Effect of deuteration on the single dose pharmacokinetic properties and postoperative analgesic activity of methadone

Although methadone is effective in the management of acute pain, the complexity of its absorptiondistribution-metabolism-excretion profile limits its use as an opioid of choice for perioperative analgesia. Because deuteration is known to improve the pharmacokinetic, pharmacodynamic and toxicological properties of some drugs, here we characterized the single dose pharmacokinetic properties and post-operative analgesic efficacy of d9-methadone. The pharmacokinetic profiles of d9-methadone and methadone administered intravenously to CD-1 male mice revealed that deuteration leads to a 5.7- and 4.4-fold increase in the area under the timeconcentration curve and maximum concentration in plasma, respectively, as well as reduction in clearance (0.9 +/- 0.3 L/h/kg vs 4.7 +/- 0.8 L/h/kg).
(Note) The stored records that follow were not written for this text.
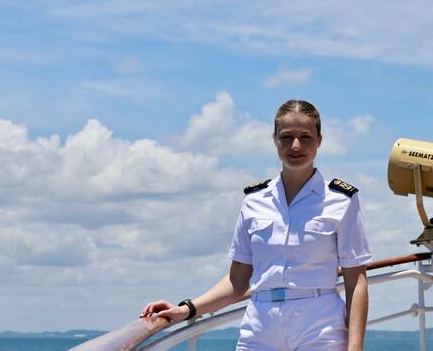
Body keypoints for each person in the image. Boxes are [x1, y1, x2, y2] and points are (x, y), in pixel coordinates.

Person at [140, 99, 372, 351]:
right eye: (286, 137)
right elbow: (237, 281)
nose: (296, 146)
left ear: (319, 140)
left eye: (305, 137)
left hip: (319, 325)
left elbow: (355, 280)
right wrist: (187, 309)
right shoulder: (254, 200)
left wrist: (355, 348)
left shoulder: (341, 200)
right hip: (260, 327)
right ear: (275, 140)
The lower brain-to-plasma ratio of d9-methadone compared to that of methadone (0.35 +/- 0.12 vs 2.05 +/- 0.62) suggested that deuteration decreases the transfer of the drug across the blood-brain barrier. The estimated LD50 value for a single intravenous dose of d9-methadone was 2.1-fold higher than that for methadone. Moreover, d9-methadone outperformed methadone in the efficacy against postoperative pain by primarily activating peripheral opioid receptors. Collectively, these data suggest that the replacement of three hydrogen atoms in three methyl groups of methadone altered its pharmacokinetic properties, improved safety, and enhanced its analgesic efficacy.(c) 2022 The Japanese Society for the Study of Xenobiotics. Published by Elsevier Ltd. All rights reserved.

Automated summary

This study characterized the pharmacokinetic properties and post-operative analgesic efficacy of d9-methadone, a deuterated form of methadone. Deuteration improved the drug's absorption and distribution, reduced clearance, and decreased its ability to cross the blood-brain barrier. D9-methadone exhibited better safety and enhanced analgesic efficacy, primarily through activation of peripheral opioid receptors.